Friday, May 7, 2010

Recession Relief: Steak and Jell-O

Posted By on Fri, May 7, 2010 at 10:15 AM

fatcityjello1_thumb_300x227.jpg
Something sweet and jiggly, please
A Fat City reader e-mailed us to say that this week's post about the Joys of Jell-O -- which expressed our concerns that too few restaurants were still serving America's favorite gelatin dessert -- had left out the dessert display at the 11-month-old Golden Corral Buffet & Grill (8800 Northwest Skyview Avenue in Kansas City North).

The manager of the restaurant -- which is the new prototype for this North Carolina-based buffet-and-grill chain -- told me that the well-laden dessert station in the restaurant, called the Brass Bell Bakery, always offers a selection of sugar-free gelatin cubes along with the pies, cakes, cookies, soft-serve ice cream, two kinds of fruit cobblers, very good bread-pudding and old-fashioned banana pudding made with vanilla wafer cookies.

I had never been to a Golden Corral, assuming it was one of those dumpy, 1980s-style cheap steakhouses like a Ponderosa or a Bonanza (or a Ryan's Grill & Buffet, which still seem to be doing a beefy business out in the suburbs).
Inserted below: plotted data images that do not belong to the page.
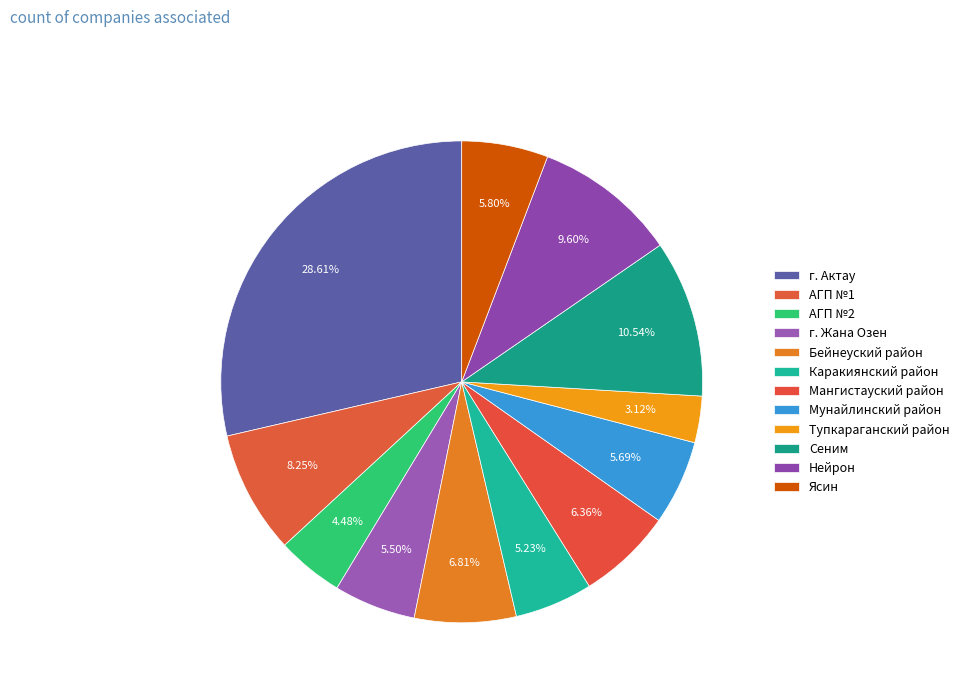

Does Каракиянский район account for over 50% of the chart?

No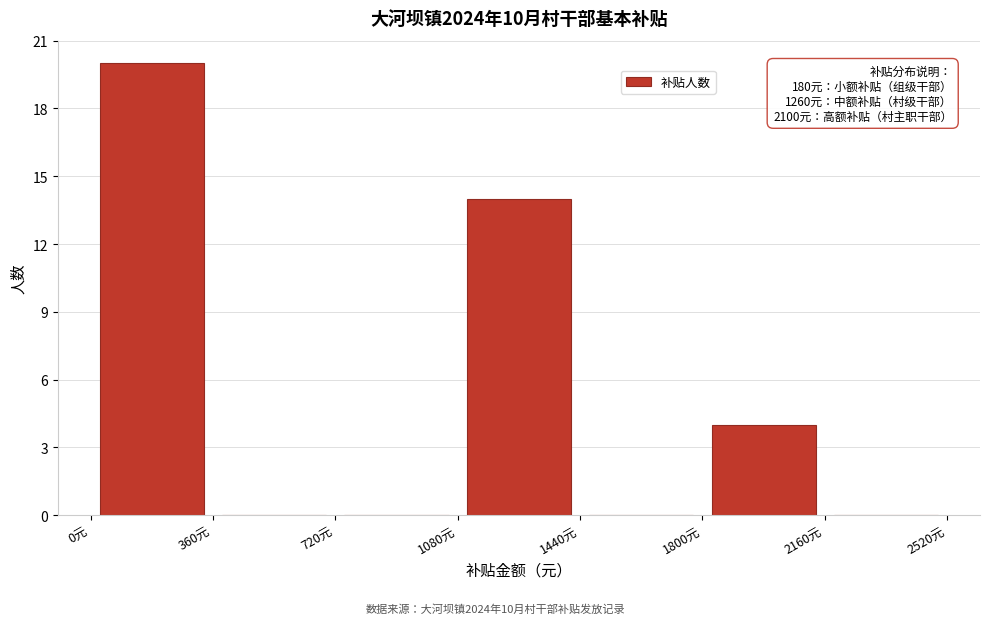

Which range on the x-axis has the tallest bar?

0 to 360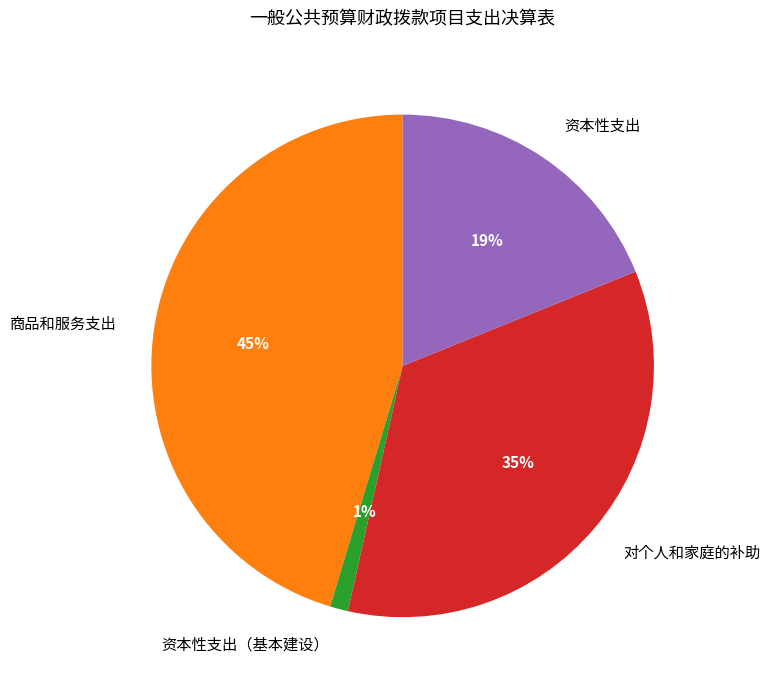

Which slice is the largest?

商品和服务支出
Actually, the Northland's Golden Corral has more in common with the casino buffets -- but without the pungent aroma of cigarette smoke and the clanging bells and sound effects from the slot machines.

 

"The customers aren't as fat as the casino buffet crowd," said my friend Truman after we walked into the dining room. "But they're a lot older."

True, the demographic skews heavily geriatric in the early evening, particularly between the hours of 2 and 4 p.m., when senior citizens can eat for $5.99. (You have to be over 60 to get the special price, but Truman looks older than he is so he conned his way into the discount.) The dining room had more than a few patrons in wheelchairs or carting oxygen tanks behind them as they piled up plates with macaroni and cheese, fried catfish, meatloaf, fudge brownies and Jell-O cubes.

Truman and Bob didn't care much for the featured baby back ribs -- which the company is heavily advertising -- but thought the cooked-to-order steak and smoked brisket (available only during the dinner hours) was very good. "And you can't beat the prices," he said. "All you can eat for less than $12."

Like all buffet operations, not everything on the hot line was tasty -- the "ethnic" cuisine, including Chinese dishes, dried-out pizza and a make-your-own-tacos station, was pretty frightening -- but the basic home-style fare was great: pot roast, fried chicken, collard greens, meatloaf, mashed potatoes, baked spuds, barbecued chicken and rotisserie chicken. And Jell-O cubes for dessert, baby. Just like Grandma used to make.